As their use in the workplace and pedagogy increases, students need to practice literacy skills related to machinima production, ranging from literacy associated with using the technology itself to understanding its affordances and constraints to facilitate various operations and tasks in addition to understanding specific concepts in technical communication. Vie (2008a), for example, calls attention to the value of using video games to help technical writing students understand usability concepts. In the midst of these new literacy demands, teachers who encourage development of such video products within technical writing courses need to be able to facilitate learning through the feedback they provide with assessment comments. Assessments enable students to learn to produce effective products that integrate these technologies, learning that will benefit them in their workplace.
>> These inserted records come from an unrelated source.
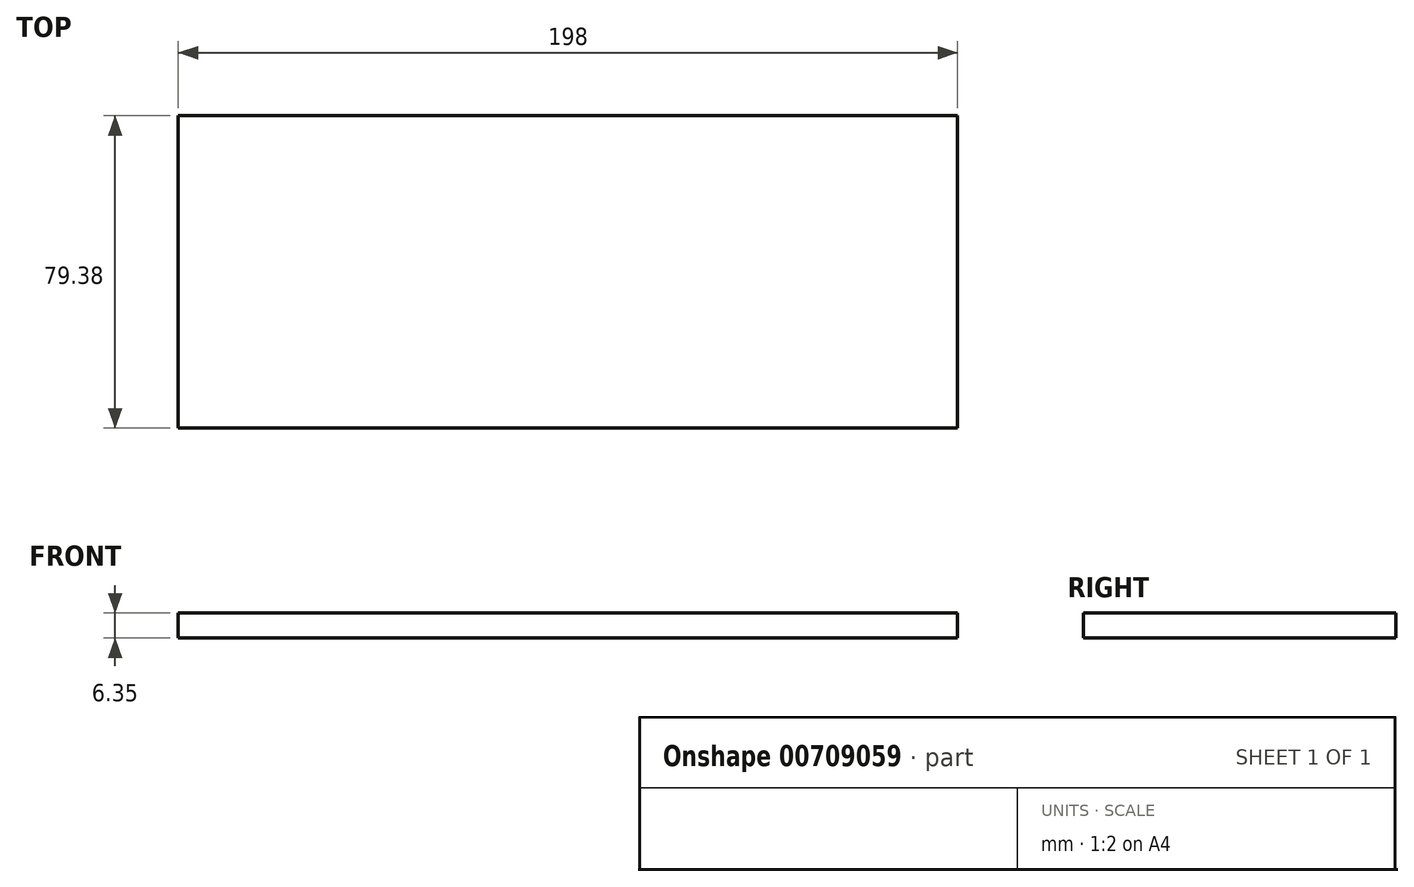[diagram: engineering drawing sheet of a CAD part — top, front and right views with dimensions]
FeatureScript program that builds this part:
annotation { "Feature Type Name" : "Feature", "Feature Type Description" : "" }
export const myFeature = defineFeature(function(context is Context, id is Id, definition is map)
    precondition{}
    {
        {
            var Q0;
            Q0=qCreatedBy(makeId("Top.planeOp"),FACE);
            var sketch = newSketch(context, id + "F0", { "sketchPlane" : qUnion([Q0])});
            skLineSegment(sketch, "E0.bottom", {"start": v(0, 0) * mm, "end": v(198, 0) * mm});
            skLineSegment(sketch, "E0.top", {"start": v(0, -79.37) * mm, "end": v(198, -79.37) * mm});
            skLineSegment(sketch, "E0.left", {"start": v(0, 0) * mm, "end": v(0, -79.37) * mm});
            skLineSegment(sketch, "E0.right", {"start": v(198, 0) * mm, "end": v(198, -79.37) * mm});
            skSolve(sketch);
        }
        {
            var Q0;
            Q0=makeQuery(id+"F0.imprint","IMPRINT",FACE,{"disambiguationData":[TD([[makeQuery(id+"F0.imprint","IMPRINT",EDGE,{"derivedFrom":sQuery(id+"F0.wireOp",EDGE,"E0.bottom")}),-1.0]])]});
            extrude(context, id + "F1", {"entities" : qUnion([Q0]), "depth" : 6.35 * mm, "offsetDistance" : 25.4 * mm});
        }
    });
Sorapure (2005) observed that scholarship has attempted to articulate a balancing act for “adapting current approaches and inventing new ones to help us assess writing in new media” (parag. 2). However, Neal (2010) observes that, while writing pedagogies are changing with the emergence of various kinds of digital texts and composing technologies, approaches to assessment “currently do little to account for such change;” and he articulates the challenge in recent scholarship to develop a new set of criteria for assessment to facilitate “rhetorical and contextual composing” (p. 757). Ball (2006) observes that many rubrics that facilitate assessment of new media projects tend to emphasize attributes of designer skills; she calls for assessment to focus more attention on the rhetoric involved—taking the reader’s perspective (p. 394). Technical communication pedagogy emphasizes the rhetoric of a given piece considering the readers’ perspective. Indeed, Vie’s (2008a) assignment uses the viewer’s perspective to teach usability testing. After playing the video game Tomb Raider, students develop a “walkthrough for an audience unfamiliar with the game, and then trade their walkthrough with another group of students to test its effectiveness” (p.159). However, there is little scholarship on assessing machinima videos designed by students from either the design perspective or with the audiences’ perspective in mind.
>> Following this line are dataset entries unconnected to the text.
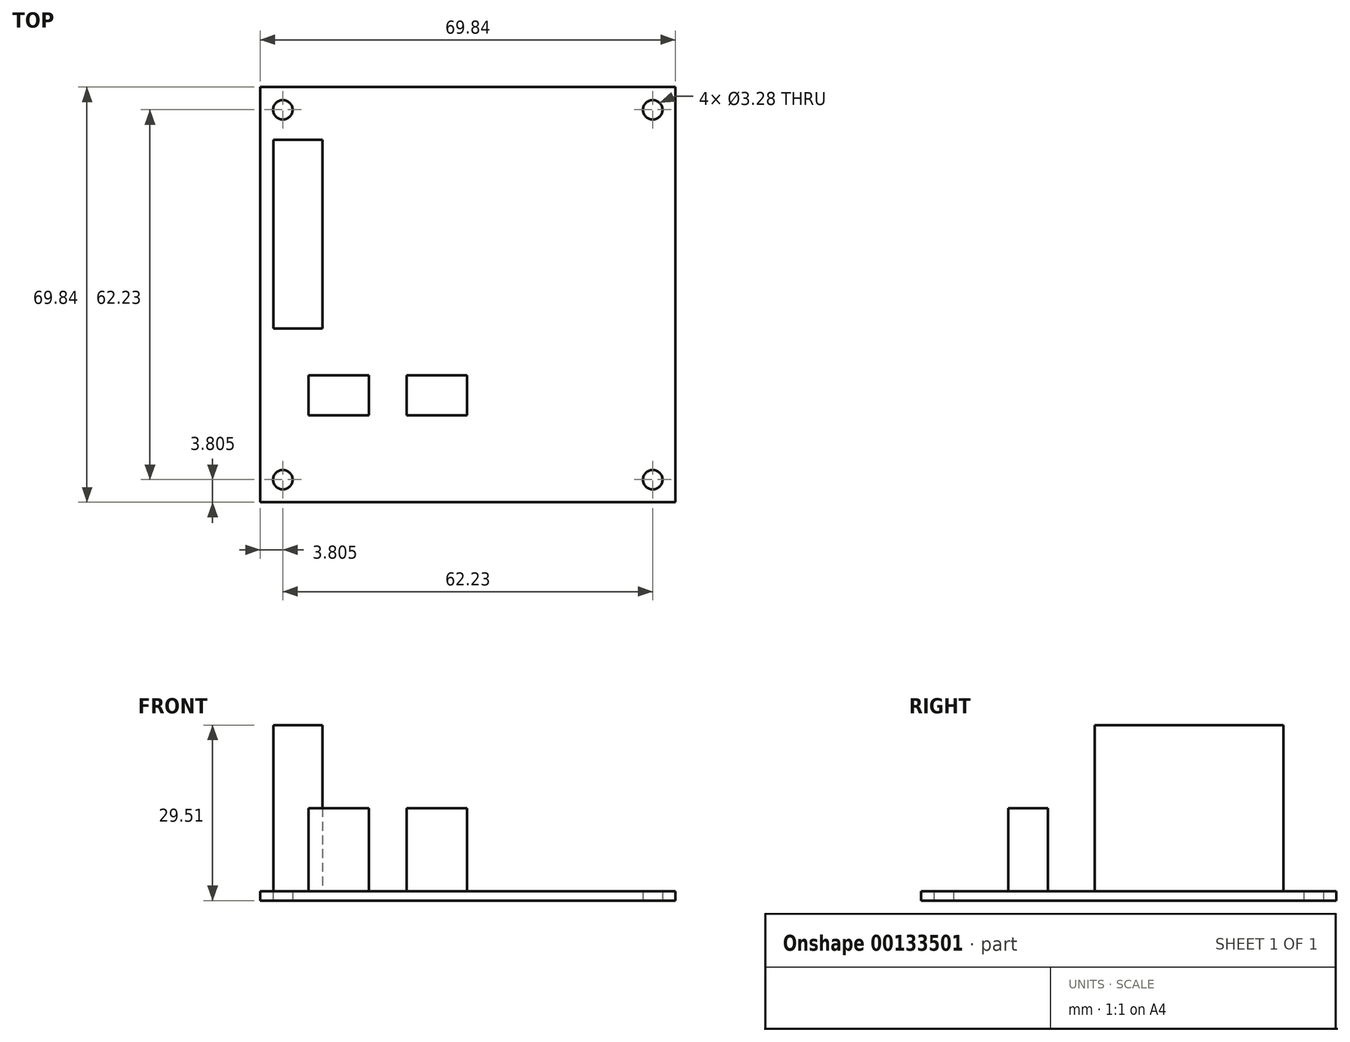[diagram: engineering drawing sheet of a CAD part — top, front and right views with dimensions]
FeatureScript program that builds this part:
annotation { "Feature Type Name" : "Feature", "Feature Type Description" : "" }
export const myFeature = defineFeature(function(context is Context, id is Id, definition is map)
    precondition{}
    {
        {
            var Q0;
            Q0=qCreatedBy(makeId("Top.planeOp"),FACE);
            var sketch = newSketch(context, id + "F0", { "sketchPlane" : qUnion([Q0])});
            skLineSegment(sketch, "E0.bottom", {"start": v(34.93, -34.92) * mm, "end": v(-34.93, -34.93) * mm});
            skLineSegment(sketch, "E0.top", {"start": v(34.92, 34.93) * mm, "end": v(-34.93, 34.92) * mm});
            skLineSegment(sketch, "E0.left", {"start": v(34.93, -34.92) * mm, "end": v(34.93, 34.93) * mm});
            skLineSegment(sketch, "E0.right", {"start": v(-34.93, -34.93) * mm, "end": v(-34.93, 34.92) * mm});
            skPoint(sketch, "E0.middle", {"position": v(0, 0) * mm});
            skLineSegment(sketch, "E1.bottom", {"start": v(31.12, -31.11) * mm, "end": v(-31.12, -31.12) * mm, "construction": true});
            skLineSegment(sketch, "E1.top", {"start": v(31.12, 31.12) * mm, "end": v(-31.12, 31.11) * mm, "construction": true});
            skLineSegment(sketch, "E1.left", {"start": v(31.12, -31.12) * mm, "end": v(31.12, 31.12) * mm, "construction": true});
            skLineSegment(sketch, "E1.right", {"start": v(-31.12, -31.12) * mm, "end": v(-31.12, 31.11) * mm, "construction": true});
            skCircle(sketch, "E2", {"center": v(-31.12, 31.11) * mm, "radius": 1.64 * mm});
            skCircle(sketch, "E3", {"center": v(31.12, 31.12) * mm, "radius": 1.64 * mm});
            skCircle(sketch, "E4", {"center": v(31.12, -31.11) * mm, "radius": 1.64 * mm});
            skCircle(sketch, "E5", {"center": v(-31.12, -31.12) * mm, "radius": 1.64 * mm});
            skSolve(sketch);
        }
        {
            var Q0;
            Q0 = qSketchRegion(id + "F0", true);
            extrude(context, id + "F1", {"entities" : qUnion([Q0]), "depth" : 1.57 * mm});
        }
        {
            var Q0;
            Q0=makeQuery(id+"F1.opExtrude","CAP_FACE",FACE,{"disambiguationData":[OSD([sQuery(id+"F0.wireOp",EDGE,"E0.bottom"),sQuery(id+"F0.wireOp",EDGE,"E0.top"),sQuery(id+"F0.wireOp",EDGE,"E0.left"),sQuery(id+"F0.wireOp",EDGE,"E0.right"),sQuery(id+"F0.wireOp",EDGE,"E2"),sQuery(id+"F0.wireOp",EDGE,"E3"),sQuery(id+"F0.wireOp",EDGE,"E4"),sQuery(id+"F0.wireOp",EDGE,"E5")])],"isStart":false});
            var sketch = newSketch(context, id + "F2", { "sketchPlane" : qUnion([Q0])});
            skLineSegment(sketch, "E6.bottom", {"start": v(-32.69, 26.04) * mm, "end": v(-24.46, 26.04) * mm});
            skLineSegment(sketch, "E6.top", {"start": v(-32.69, -5.71) * mm, "end": v(-24.46, -5.71) * mm});
            skLineSegment(sketch, "E6.left", {"start": v(-32.69, 26.04) * mm, "end": v(-32.69, -5.71) * mm});
            skLineSegment(sketch, "E6.right", {"start": v(-24.46, 26.04) * mm, "end": v(-24.46, -5.71) * mm});
            skSolve(sketch);
        }
        {
            var Q0;
            Q0 = qSketchRegion(id + "F2", true);
            extrude(context, id + "F3", {"entities" : qUnion([Q0]), "operationType" : NewBodyOperationType.ADD, "depth" : 27.94 * mm});
        }
        {
            var Q0;
            Q0=makeQuery(id+"F1.opExtrude","CAP_FACE",FACE,{"disambiguationData":[OSD([sQuery(id+"F0.wireOp",EDGE,"E0.bottom"),sQuery(id+"F0.wireOp",EDGE,"E0.top"),sQuery(id+"F0.wireOp",EDGE,"E0.left"),sQuery(id+"F0.wireOp",EDGE,"E0.right"),sQuery(id+"F0.wireOp",EDGE,"E2"),sQuery(id+"F0.wireOp",EDGE,"E3"),sQuery(id+"F0.wireOp",EDGE,"E4"),sQuery(id+"F0.wireOp",EDGE,"E5")])],"isStart":false});
            var sketch = newSketch(context, id + "F4", { "sketchPlane" : qUnion([Q0])});
            skLineSegment(sketch, "E7.bottom", {"start": v(-16.64, -20.3) * mm, "end": v(-26.8, -20.3) * mm});
            skLineSegment(sketch, "E7.top", {"start": v(-16.64, -13.59) * mm, "end": v(-26.8, -13.59) * mm});
            skLineSegment(sketch, "E7.left", {"start": v(-16.64, -20.3) * mm, "end": v(-16.64, -13.59) * mm});
            skLineSegment(sketch, "E7.right", {"start": v(-26.8, -20.3) * mm, "end": v(-26.8, -13.59) * mm});
            skPoint(sketch, "E7.middle", {"position": v(-21.72, -16.94) * mm});
            skLineSegment(sketch, "E8.bottom", {"start": v(-0.13, -20.3) * mm, "end": v(-10.29, -20.3) * mm});
            skLineSegment(sketch, "E8.top", {"start": v(-0.13, -13.59) * mm, "end": v(-10.29, -13.59) * mm});
            skLineSegment(sketch, "E8.left", {"start": v(-0.13, -20.3) * mm, "end": v(-0.13, -13.59) * mm});
            skLineSegment(sketch, "E8.right", {"start": v(-10.29, -20.3) * mm, "end": v(-10.29, -13.59) * mm});
            skPoint(sketch, "E8.middle", {"position": v(-5.2, -16.94) * mm});
            skSolve(sketch);
        }
        {
            var Q0;
            Q0 = qSketchRegion(id + "F4", true);
            extrude(context, id + "F5", {"entities" : qUnion([Q0]), "operationType" : NewBodyOperationType.ADD, "depth" : 13.97 * mm});
        }
    });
Murray, Sheets and Williams (2010) and Borton and Huot (2004) also acknowledge the challenge of assessing multimodal compositions. They encourage using elements common in assessing traditional print-linguistic compositions to facilitate assessment of multimodal compositions. Instructors need to reconceptualize criteria with which they are familiar in order to be able to assess new media products.

A number of scholars have come to identify rhetorical principles associated with helping a given audience understand a message effectively with any composition as the focus of assessment (Anderson, 2006; Borton and Huot, 2004; Kostelnick and Roberts, 1997; Murray, Sheets and Williams, 2010; and Odell and Katz, 2009). The writer’s considerations of her audience drive decisions about content and how that content is presented. Murray, Sheets and Williams state that instructors, “must figure out how we assess the intermingling of word and image while still remaining true to the goals of a composition course (Parag. 4). They assert that, “meaning is constructed through the combination of [word and image]” (Parag 5). Indeed, Kostelnick and Hassett (2003) observe that “Visual language serves many of the same rhetorical functions as verbal language…and visual/verbal analogies can help students and instructors translate rhetorical concepts from writing to design” (p. 1). While the medium changes, the same rhetorical principles that apply to print-linguistic representations also apply to multimodal texts; the tools available for composing and delivery change, though. However, instructors need to ask how criteria with which they are familiar may be reconceptualized to permit assessment of multimodal products. This Webtext attempts to address that question by considering a case study that applies terms associated with a design-focus to assessment as well as terms associated with an audience-focus to assessment (Table 1).